My goal is to create a win-win. Both SW and PPG have good products. Locking in to one or the other can make it difficult for the customer to select colors, my crew to get the product, etc.

We also use some ICI and Ben Moore products when appropriate. If SW, PPG, or any of the others wanted to put me on their payroll, I *might *consider using them exclusively. Otherwise, I'll use what is best for the job and the customer.

Brian Phillips


----------



## plainpainter (Nov 6, 2007)

For ceilings sometimes I will use Sherwin's master-hide, only sherwin product I ever use! But love it.

For walls - I bounce between Muralo's ultra, California 2010, P&L accolade, redseal, Ace Royal shield , Pittsburgh Pure Performance.

Trim - Muralo Ultra

Have not been marking up - but have decided that being a professional paint company and not marking up is like deciding not to make profits - which is at odds with being in business.
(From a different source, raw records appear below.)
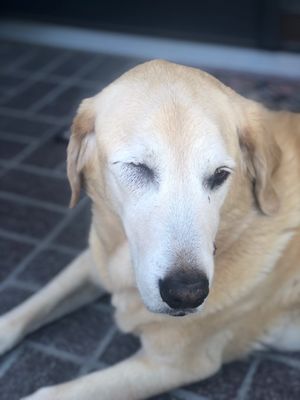
Find the location of a particular element. The image size is (300, 400). moulding is located at coordinates (147, 44).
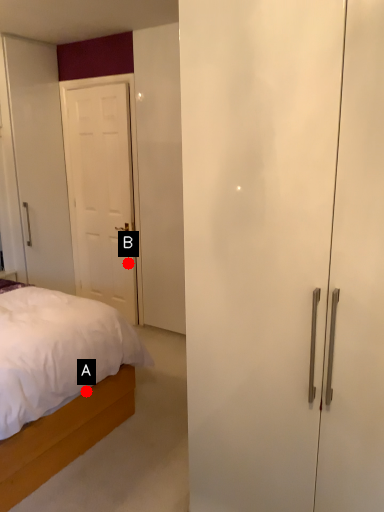
Question: Two points are circled on the image, labeled by A and B beside each circle. Which point appears closest to the camera in this image?

Choices:
 (A) A is closer
 (B) B is closer

Answer: (A)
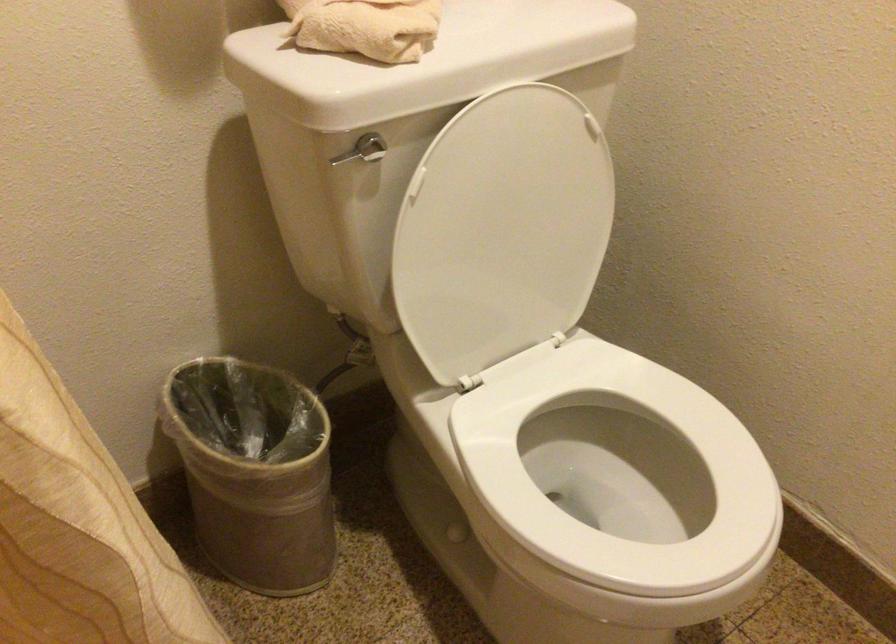
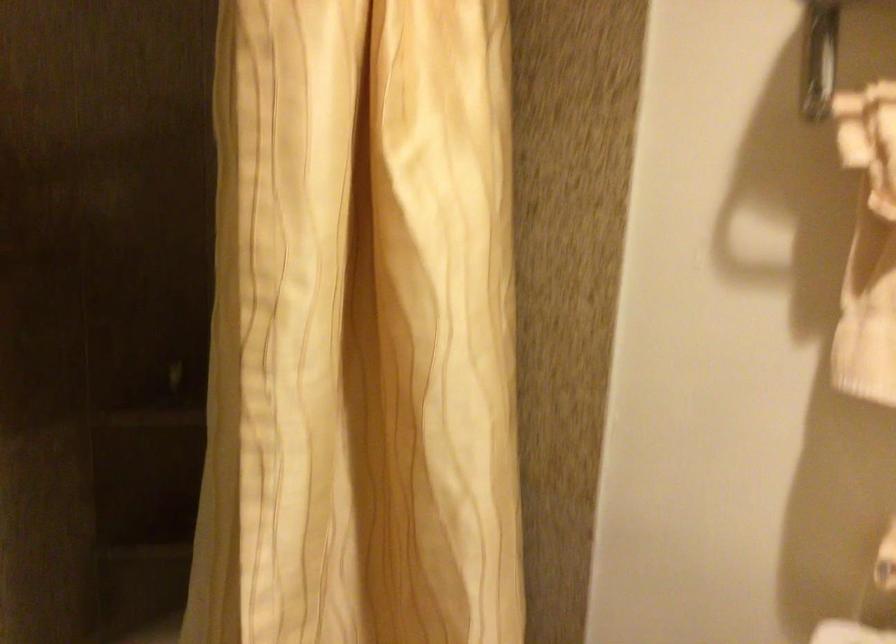
Question: Based on the continuous images, in which direction is the camera rotating? Reply with the corresponding letter.

Choices:
 (A) Left
 (B) Right
 (C) Up
 (D) Down

Answer: (A)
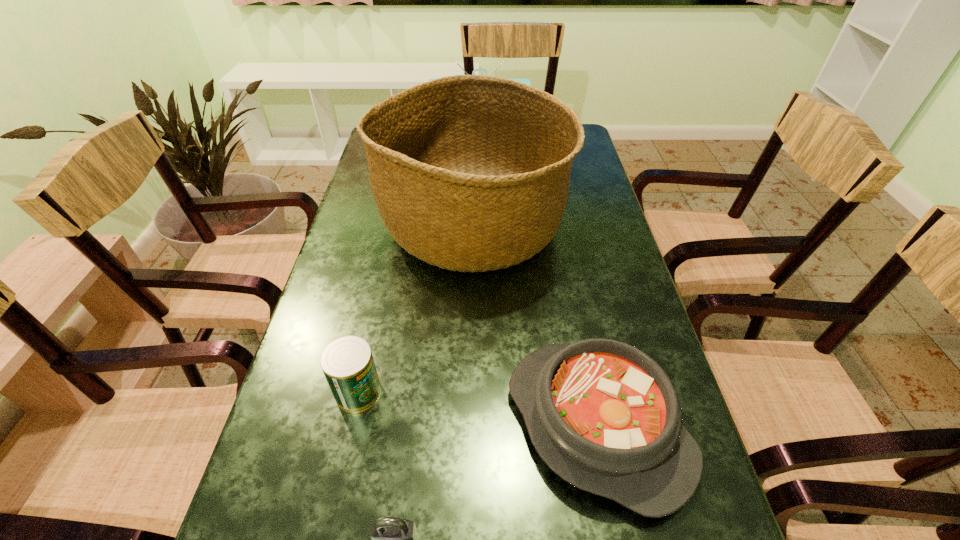
Where is `basket that is at the left edge`? Image resolution: width=960 pixels, height=540 pixels. basket that is at the left edge is located at coordinates (470, 173).

You are a GUI agent. You are given a task and a screenshot of the screen. Output one action in this format:
    pyautogui.click(x=<x>, y=<y>)
    Task: Click on the can that is at the left edge
    
    Given the screenshot: What is the action you would take?
    pyautogui.click(x=347, y=362)

Where is `basket at the right edge`? Image resolution: width=960 pixels, height=540 pixels. basket at the right edge is located at coordinates (470, 173).

Find the location of a particular element. Image resolution: width=960 pixels, height=540 pixels. casserole that is at the right edge is located at coordinates (604, 416).

At what (x,y) coordinates should I click in order to perform the action: click on vacant position at the left edge of the desktop. Please return your answer as a coordinate pair (x, y). Looking at the image, I should click on (386, 237).

I want to click on vacant space at the right edge of the desktop, so click(577, 181).

This screenshot has width=960, height=540. In order to click on vacant point located between the basket and the casserole in this screenshot , I will do `click(535, 326)`.

Identify the location of vacant space that is in between the fourth shortest object and the can. (419, 267).

Locate an element on the screen. This screenshot has width=960, height=540. free spot between the can and the casserole is located at coordinates (478, 409).

Find the location of `object that is the fourth closest to the casserole`. object that is the fourth closest to the casserole is located at coordinates (527, 81).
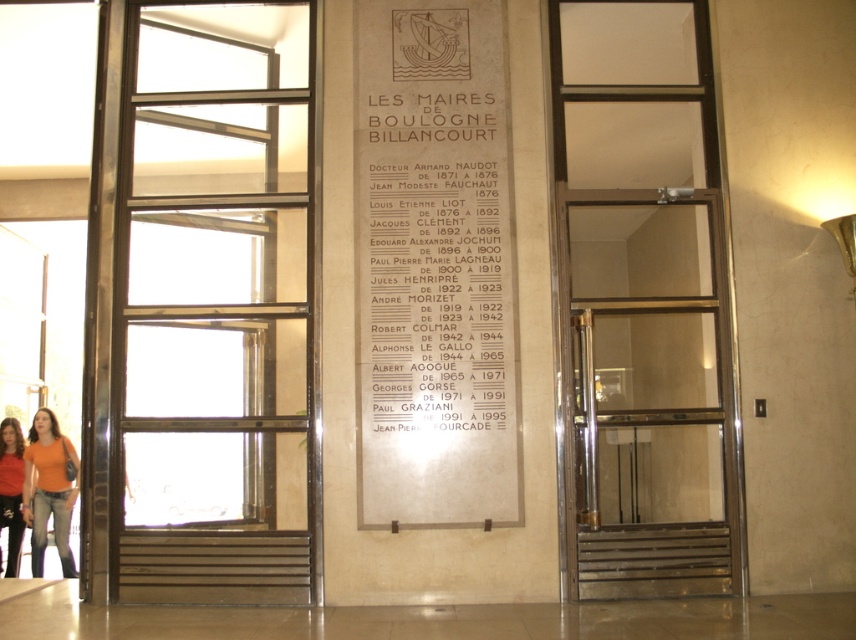
Which is behind, point (102, 188) or point (13, 472)?

Positioned behind is point (13, 472).

Does point (295, 38) come farther from viewer compared to point (9, 474)?

No, it is not.

Where is `polished metal elevator at center`? The height and width of the screenshot is (640, 856). polished metal elevator at center is located at coordinates (206, 305).

From the picture: Measure the distance between polished metal elevator at center and polished brass elevator at center.

A distance of 2.87 meters exists between polished metal elevator at center and polished brass elevator at center.

Does point (171, 260) come in front of point (681, 401)?

Yes, it is.

I want to click on polished metal elevator at center, so click(x=206, y=305).

Is point (474, 352) farther from camera compared to point (61, 532)?

No.

Between white paper at center and orange t-shirt at lower left, which one is positioned higher?

Positioned higher is white paper at center.

Consider the image. Measure the distance between white paper at center and camera.

5.71 meters

Where is `white paper at center`? The image size is (856, 640). white paper at center is located at coordinates (432, 266).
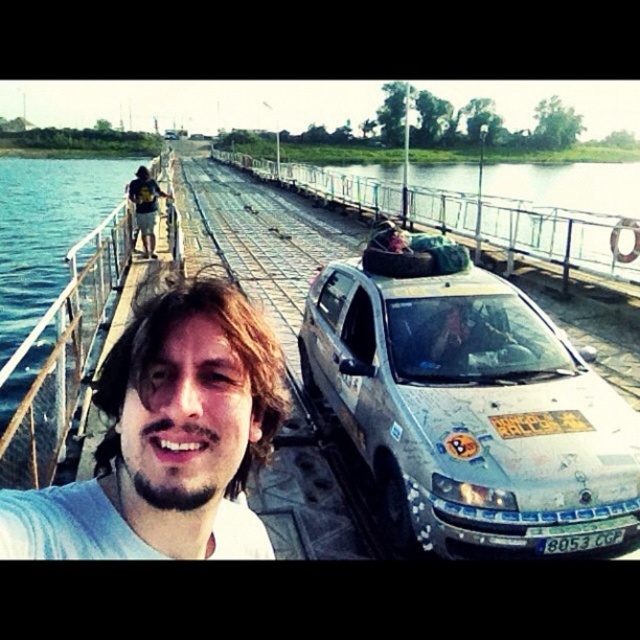
Question: Does light brown hair at center appear on the left side of white plastic license plate at center?

Choices:
 (A) no
 (B) yes

Answer: (B)

Question: Is light brown hair at center behind white plastic license plate at center?

Choices:
 (A) yes
 (B) no

Answer: (B)

Question: Estimate the real-world distances between objects in this image. Which object is farther from the white plastic license plate at center?

Choices:
 (A) silver metallic car at center
 (B) light brown hair at center

Answer: (B)

Question: Is silver metallic car at center further to camera compared to light brown hair at center?

Choices:
 (A) no
 (B) yes

Answer: (B)

Question: Estimate the real-world distances between objects in this image. Which object is closer to the white plastic license plate at center?

Choices:
 (A) light brown hair at center
 (B) silver metallic car at center

Answer: (B)

Question: Which of the following is the closest to the observer?

Choices:
 (A) silver metallic car at center
 (B) white plastic license plate at center
 (C) light brown hair at center

Answer: (C)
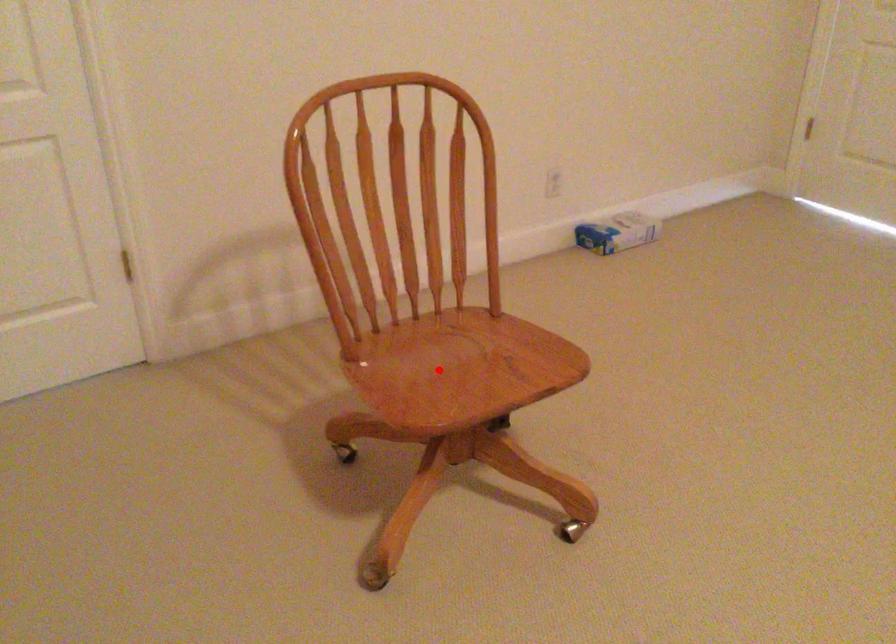
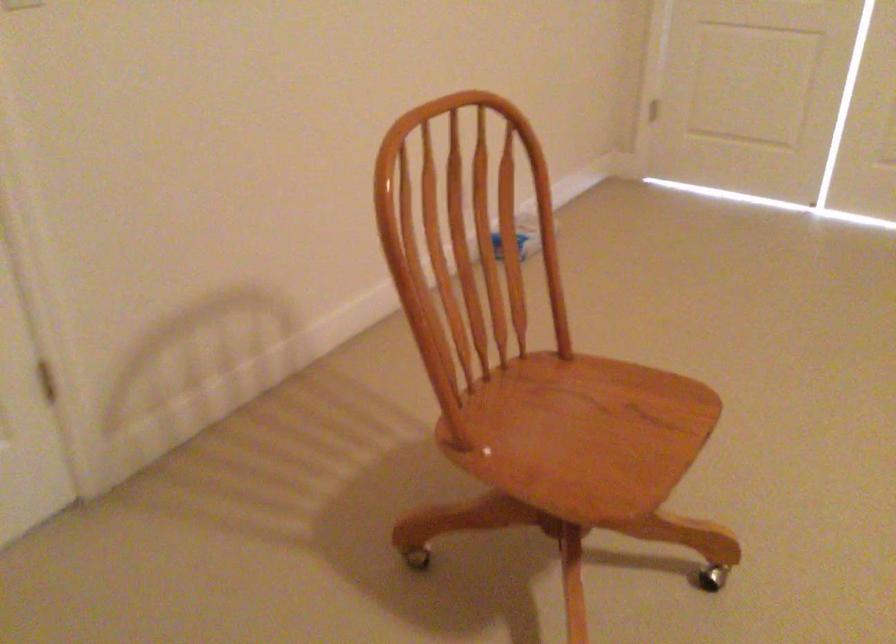
Question: I am providing you with two images of the same scene from different viewpoints. Image1 has a red point marked. In image2, the corresponding 3D location appears at what relative position? Reply with the corresponding letter.

Choices:
 (A) Closer
 (B) Farther

Answer: (A)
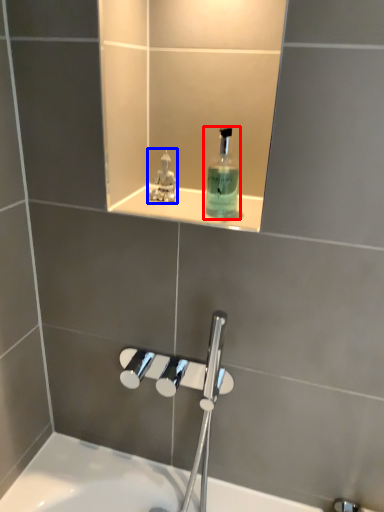
Question: Among these objects, which one is farthest to the camera, mouthwash (highlighted by a red box) or perfume (highlighted by a blue box)?

Choices:
 (A) mouthwash
 (B) perfume

Answer: (B)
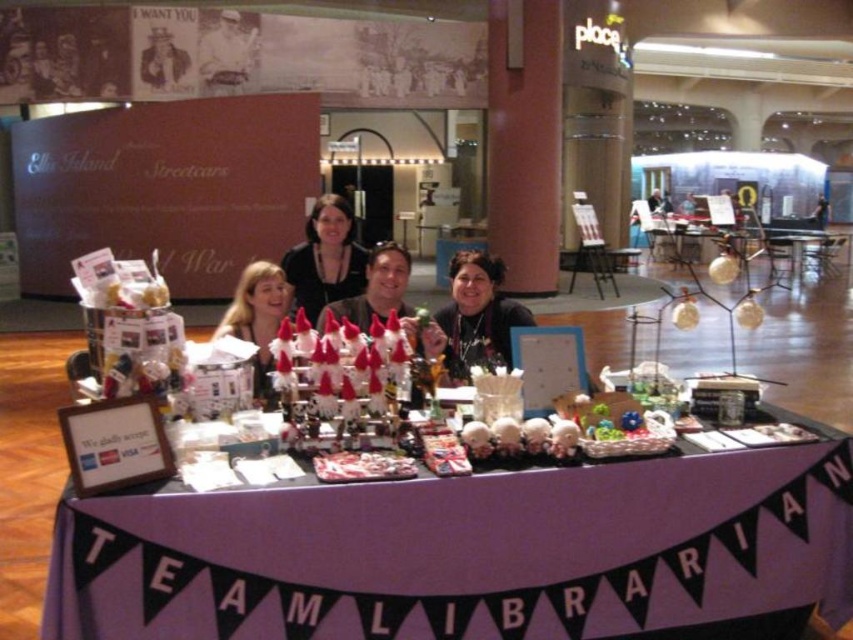
Question: Which point appears closest to the camera in this image?

Choices:
 (A) (248, 305)
 (B) (306, 266)
 (C) (701, 477)
 (D) (474, 284)

Answer: (C)

Question: Considering the relative positions of purple fabric at center and matte black sweater at center in the image provided, where is purple fabric at center located with respect to matte black sweater at center?

Choices:
 (A) below
 (B) above

Answer: (A)

Question: Can you confirm if matte black sweater at center is positioned to the left of blonde hair at center?

Choices:
 (A) no
 (B) yes

Answer: (A)

Question: Which point is farther to the camera?

Choices:
 (A) purple fabric at center
 (B) matte black shirt at center

Answer: (B)

Question: Is purple fabric at center smaller than matte black sweater at center?

Choices:
 (A) no
 (B) yes

Answer: (A)

Question: Which point is closer to the camera?

Choices:
 (A) matte black shirt at center
 (B) matte black sweater at center
 (C) blonde hair at center
 (D) purple fabric at center

Answer: (D)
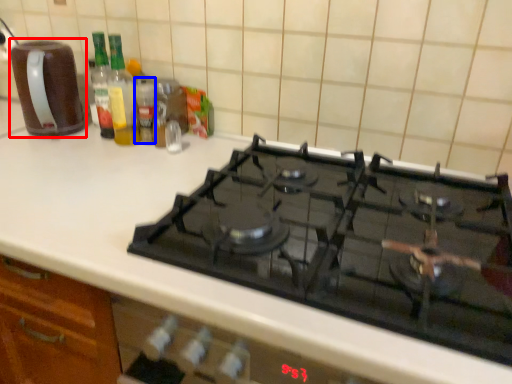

So from now on, I will be estimating supplies at retail price. Remember, since most guys don't seperate materials and labor, then you don't charge sales tax - so customers still save money!


----------



## CobraCDN (Jan 8, 2008)

Cloverdale.. I spose many of you don't have access to it, though I think they do sell in Washinton.

Walls - Super II Eggshell (Latex)
Trim - Ecologic White (Latex)
Ceilings - New - Texture Undercoat
- Old - Flat white Oil

Cheers


----------